Mon, Sep 24, 2007 - Page 13 News List

Blunt saturation

He's been ruthlessly jeered by music critics, and his name is a crude insult in Cockney rhyming slang, but James Blunt is sticking with the soft-rock formula that made his first album a commercial success

By BEN SISARIO  /  NY TIMES NEWS SERVICE, NEW YORK

Blunt professes a cool equanimity about his treatment by the news media, but doesn't deny his playboy reputation. During the interview he received a text message from his friend and fellow bon vivant Kid Rock. ("We spent some good times in Cannes this year," Blunt said.) And he lives on the Spanish island of Ibiza, famous for its huge, wild dance clubs.
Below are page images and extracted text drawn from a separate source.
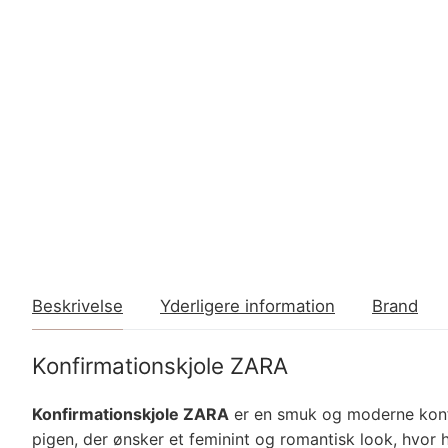
Beskrivelse
Yderligere information
Brand
Konfirmationskjole ZARA
Konfirmationskjole ZARA
er en smuk og moderne konfir
pigen, der ønsker et feminint og romantisk look, hvor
"We'd have dinner at midnight," he said of his life there, "and I'd be thinking about going to a bar at 2 in the morning. And then we'd think about hitting a club between 3:30 and 4, and the club would close at 8. I'd come back at 9 in the morning and I'd write songs."

If All the Lost Souls is any indication, the popular ridicule has had little effect on him. It sticks closely to the formula that made Back to Bedlam such a big seller: gentle guitars and piano, breathy vocals, melodramatic sweep, a slight tinge of morbidity.

"The person who has to live with this album is me," he said. "It doesn't matter how far up the charts it gets. It doesn't matter if it sells. I really like it."

But his business representatives differ on the promotional plan. Perry says that the gradual roll-out in Europe saved him from being considered a one-hit-wonder there. Blunt made an appeal to Lyor Cohen, the domestic chairman of Atlantic's parent company, the Warner Music Group, asking him to avoid pushing any single too hard and to emphasize the new album as a whole.

Cohen was sympathetic, but only to a point. "Ultimately we're not as romantic," he said. "You need to get the impressions at radio to bring attention to it."

The entire album can be streamed free, or purchased for US$9.99, on Blunt's MySpace page.

And Blunt is not above shooting for big hits. One of the stronger new songs, Carry You Home, was written with Max Martin, the Swedish pop maestro behind blockbusters by the Backstreet Boys, Britney Spears and Kelly Clarkson.

Cohen said fears of piracy kept him from sending out the songs on All the Lost Souls for licensing in advance of the album's release. But now that the album is out, the saturation can begin.

"We will license these records, in movies, TV and commercials," he said. "Trust me, you will hear these records."